Une transmission maternelle, une passion devenue vie

Je tarde à l’avouer : ma mère était professeure d’espagnol. En aurait-il été autrement de mon engouement pour l’Espagne si elle ne l’avait pas été ? Et si je n’étais pas née et n’avais pas vécu à Bordeaux ? Si je n’avais pas feuilleté les revues HOLA que maman achetait régulièrement et où les propriétés, appartements et silhouettes sur la plage des personnes présentées sont tous « fenomenal, increible, espectacular… ». Si je n’avais pas été intriguée par les livres de la « collecion Austral » de ma mère ? Si mon père ne m’avait pas autant parlé de l’histoire de l’Espagne dont il est féru, en particulier de la Guerre civile ? Il m’en parle toujours d’ailleurs.

 

Une du magazine Hola
@Todocoleccion, DR.


Ma mère fit plusieurs séjours en Espagne. Elle passa une année à Madrid en 1965 étudiant l’espagnol dans une annexe du Lycée français alors situé calle Marqués de la Ensenada. Elle avait 19 ans. Elle séjourna chez une amie, Consuelo, dans les Asturies, fit d’autres séjours chez des religieuses, fit de l’auto-stop (« parce que c’était plus sûr à mon époque ou c’est que j’étais inconsciente »). 

J’ai vécu l’Espagne d’antan à travers ses anecdotes, comme elle vit un peu l’Espagne actuelle à travers mes immersions et incursions dans la vie madrilène, dans la culture espagnole, dans la connaissance – qui n’aura jamais de fin - de ce pays. Elle vérifie ce qui a changé, ce qui n’a pas changé. Ou à travers la télévision espagnole que mes parents regardent toujours. Ils m’informent parfois de choses dont je passe allègrement à côté. 

Je fis aussi des allers retours pour des séjours linguistiques : Logroño, Santiago de Compostela, Barcelona, Avila et une année Erasmus à Granada. Je ne cessai d’étudier l’espagnol tout au long de mes études. Don Quijote de La Mancha, Lazarillo de Tormes en espagnol. Et tant d’autres. Je choisis de réaliser un mémoire sur les relations entre l’UGT (Union General de los Trabajores) et le PSOE (Partido Socialista-Obrero Español) dans les années 80. Quelle drôle d’idée !

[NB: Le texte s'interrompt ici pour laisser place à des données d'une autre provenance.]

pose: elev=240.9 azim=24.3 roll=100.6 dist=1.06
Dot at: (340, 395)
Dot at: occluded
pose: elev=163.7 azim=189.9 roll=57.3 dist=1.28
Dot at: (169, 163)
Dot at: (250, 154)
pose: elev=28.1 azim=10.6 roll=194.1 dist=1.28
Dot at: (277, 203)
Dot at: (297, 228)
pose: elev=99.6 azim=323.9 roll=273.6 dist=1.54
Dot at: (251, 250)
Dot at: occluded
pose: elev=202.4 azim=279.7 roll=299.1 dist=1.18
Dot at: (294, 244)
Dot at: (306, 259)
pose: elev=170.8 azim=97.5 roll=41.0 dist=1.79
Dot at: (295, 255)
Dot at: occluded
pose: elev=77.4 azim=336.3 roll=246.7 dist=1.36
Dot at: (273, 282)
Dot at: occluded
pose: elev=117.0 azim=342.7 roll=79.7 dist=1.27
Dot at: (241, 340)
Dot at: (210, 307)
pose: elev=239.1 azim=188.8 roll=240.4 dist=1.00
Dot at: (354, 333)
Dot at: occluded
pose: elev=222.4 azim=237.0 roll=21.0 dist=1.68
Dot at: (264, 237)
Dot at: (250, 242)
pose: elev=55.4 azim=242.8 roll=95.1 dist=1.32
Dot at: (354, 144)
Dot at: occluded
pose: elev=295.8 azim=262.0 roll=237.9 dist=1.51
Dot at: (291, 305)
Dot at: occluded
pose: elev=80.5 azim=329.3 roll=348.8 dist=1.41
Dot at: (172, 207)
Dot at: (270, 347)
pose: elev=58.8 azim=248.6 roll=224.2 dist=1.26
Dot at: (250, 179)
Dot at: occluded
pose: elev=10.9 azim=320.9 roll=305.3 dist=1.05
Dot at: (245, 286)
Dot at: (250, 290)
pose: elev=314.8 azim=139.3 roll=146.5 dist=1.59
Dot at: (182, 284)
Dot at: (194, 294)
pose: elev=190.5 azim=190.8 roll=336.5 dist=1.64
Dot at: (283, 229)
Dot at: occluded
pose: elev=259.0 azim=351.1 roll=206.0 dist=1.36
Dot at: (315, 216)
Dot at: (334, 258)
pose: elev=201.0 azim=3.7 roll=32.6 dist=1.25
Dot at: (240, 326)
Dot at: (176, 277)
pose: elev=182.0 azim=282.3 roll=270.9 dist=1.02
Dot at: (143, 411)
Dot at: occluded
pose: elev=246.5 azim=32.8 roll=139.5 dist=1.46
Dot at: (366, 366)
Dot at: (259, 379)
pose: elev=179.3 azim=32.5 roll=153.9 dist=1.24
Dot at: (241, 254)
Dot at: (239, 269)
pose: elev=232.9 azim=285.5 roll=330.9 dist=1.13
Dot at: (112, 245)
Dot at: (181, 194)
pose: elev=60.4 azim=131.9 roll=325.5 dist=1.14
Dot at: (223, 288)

Madrid, l’apprentissage d’une seconde patrie

Je suis arrivée à Madrid en septembre 2020. J’ai préféré pendant mes premières années me plonger entièrement dans l’espagnol : tertulias, théâtre, cinéma, musique, sport, et tous les systèmes : de santé, de logement, bancaire. Pas de problème pour le tutoiement, los piropos (les compliments), pas de problème pour décaler les heures de repas, pour un pincho de tortilla con café con leche, pas de problème avec la chaleur de Madrid (non, c’est là une petite blague). Pas de problème pour dire que Almodovar n’est pas le seul réalisateur espagnol intéressant. 
 

Rues de Madrid
@Jorge Fernández Salas, Unsplash


Alors oui, il me manque des pans de culture espagnole, des références, je me sens encore larguée dans certaines conversations mais je ris à certains traits d’humour. Je connais quelques chansons cultes que l’on entonne en chœur (un Beso y una Flor, …) et quelques moments cultes de télévision (Francisco Umbral en 1992, …). Je sais reconnaître certains accents régionaux. Et mille autres petites choses.

C’est l’histoire d’une douce accoutumance. Une imprégnation recherchée, constituée en premier lieu de liens d’affection et de souvenirs d’enfance. J’aimerais me débarrasser de mon accent français mais cela ne fera pas de moi une Espagnole. Alors voilà, je suis cette Française éprise de la France et de l’Espagne, vivant à Madrid.